Compassion is a “mixed passion” — compounded of both love and sorrow; it isn’t an easy thing to feel, but it is what we are called to walk in.  And it has to go farther than simply feeling sorrow — the feelings are meant to propel us into actions of love.  They motivate us toward literally mixing our lives with the lives of those we feel compassionately toward. 

As I continued pondering on this, I realized that another aspect of the meaning of compassion is mixing our passion with God’s passion.  I believe His heart still suffers passionately for the oppressed and hurting people all over the world today.  I think His heart is still passionate about the “least of these”… And as I mix my passion (“my vehement desire”) with the Lord’s desire for his precious children, I will begin to walk in a deeper level of true compassion.  My passion is purified as I mix it with His. 

It brings new meaning to the scripture “…take up your cross daily and follow me…” (Luke 9:23).  If Christ’s cross was the ultimate expression of passion.. and we are called to be compassionate people who mix our passion with His, it makes sense that the primary way we walk in compassion is by laying down our lives and following Him.  Taking up our cross isn’t for ourselves!  Following Him isn’t for what we will gain (the rest of this scripture talks about losing our lives to gain them…)  We follow His example of true passion by willingly giving our lives for others.  THIS is the passion Christ walked in and this is the compassion we are to embody.

This is one of the prevailing themes of Red Letters — making the choice to follow our Lord into all the uncomfortable places He walked… laying down our lives like Christ to love (in action) our neighbors all over the world… following His example of ministering to the outcast and oppressed.  It’s a pretty big deal asking God to help us grow in compassion.  It’s more than asking for increased feelings.  It’s asking to lose our lives — in passion for those whose lives are already being lost to disease, injustice, violence and extreme poverty.

*I know this is getting long… But I have to share one more thing:

I also looked up the word compassion in the Hebrew and Greek concordances to see what words were translated from the original Biblical languages into our English version of the Bible.  Most of the words that have been translated to “compassion” mean the same thing in their original language as they do in English — but there was one particular word that stood out to me.  It’s a Hebrew word (racham) that has been translated a few times to the word compassion in the Old Testament, and it has a very unique meaning.  It means literally “the feeling a mother has toward the unborn child in her womb”… “the cherishing and tender love, mercy and pity that she feels toward the baby within.”  Wow.  It gave me such a clear picture of the purity of feelings that come from true compassion.  I remember so clearly the way I felt toward Joanna while I was pregnant… the fierceness of my love and my overwhelming desire for her well-being — unhindered by any of the frustrating emotions that come up now that we have a reciprocal relationship.  The feelings I had toward her before she was born were almost purely unselfish.  My love for her and my desire for her goodwill were not because of anything she was giving me.  They were not a response to her love for me. 

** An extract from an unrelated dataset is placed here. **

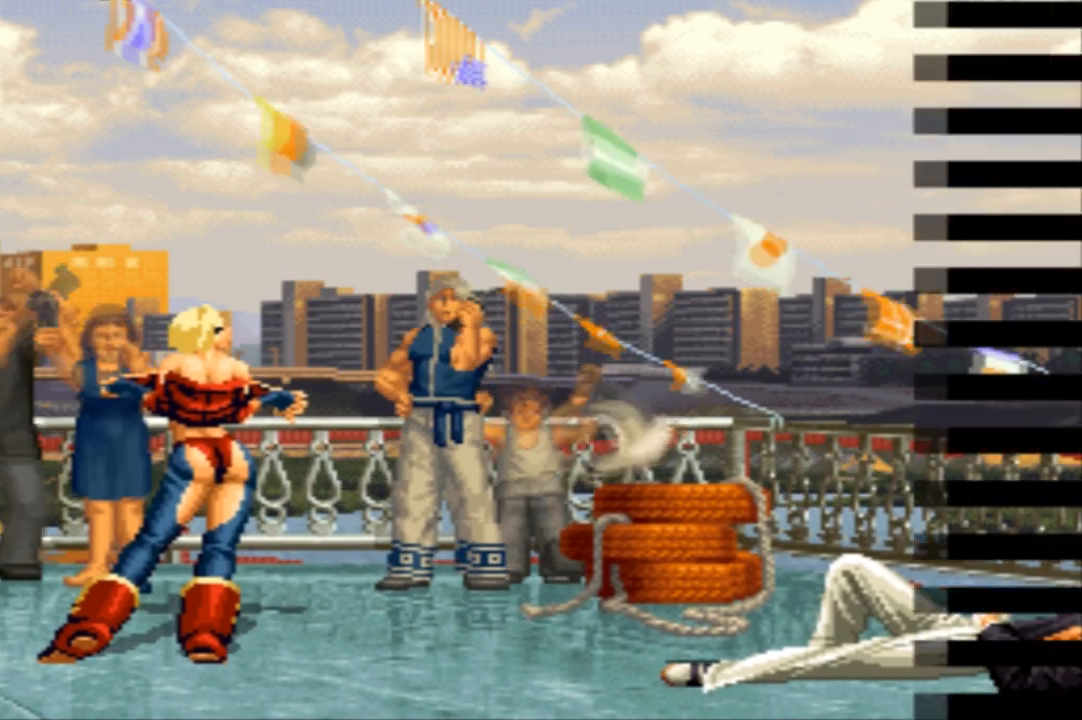
Gameplay with a controller (arcade stick); each line is a JSON object with the inputs held at the frame after it. "events" lists button and stick changes between this image and that frame as [ms after this image, input, new state], when the widget could be followed in between. Not read: L3 R3 TRIANGLE.
{"buttons": [], "left_stick": "center", "events": [[401, "R1", "down"], [401, "SQUARE", "down"], [467, "R1", "up"], [467, "SQUARE", "up"]]}
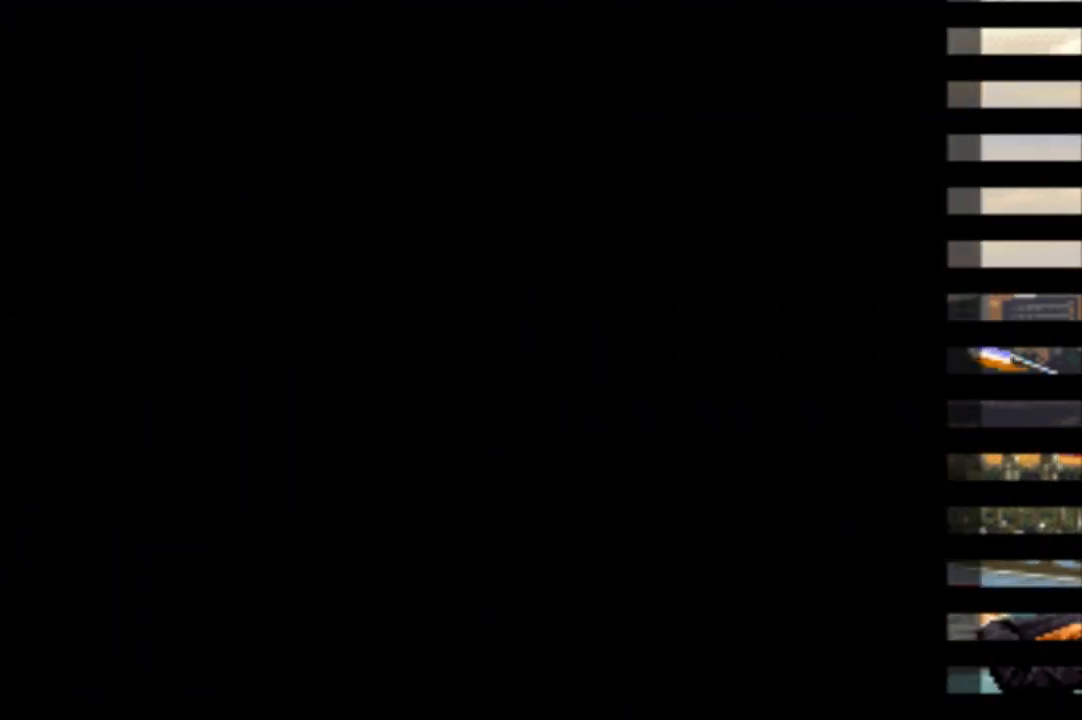
{"buttons": [], "left_stick": "center", "events": [[400, "SQUARE", "down"], [500, "SQUARE", "up"]]}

And that is how I am to walk in compassion toward others — not for anything that I can get back — not even because I understand that it is the “right” thing to do, but simply from the same unmerited, unearned love that I had for Jo.  The greatest act of compassionate love was Christ giving His very life — not for anything he would get out of it, but simply because of the great love He had for each and every “unborn child” that ever has and ever will be conceived on this earth.  And that LOVE, that PASSION is the root from which compassion springs.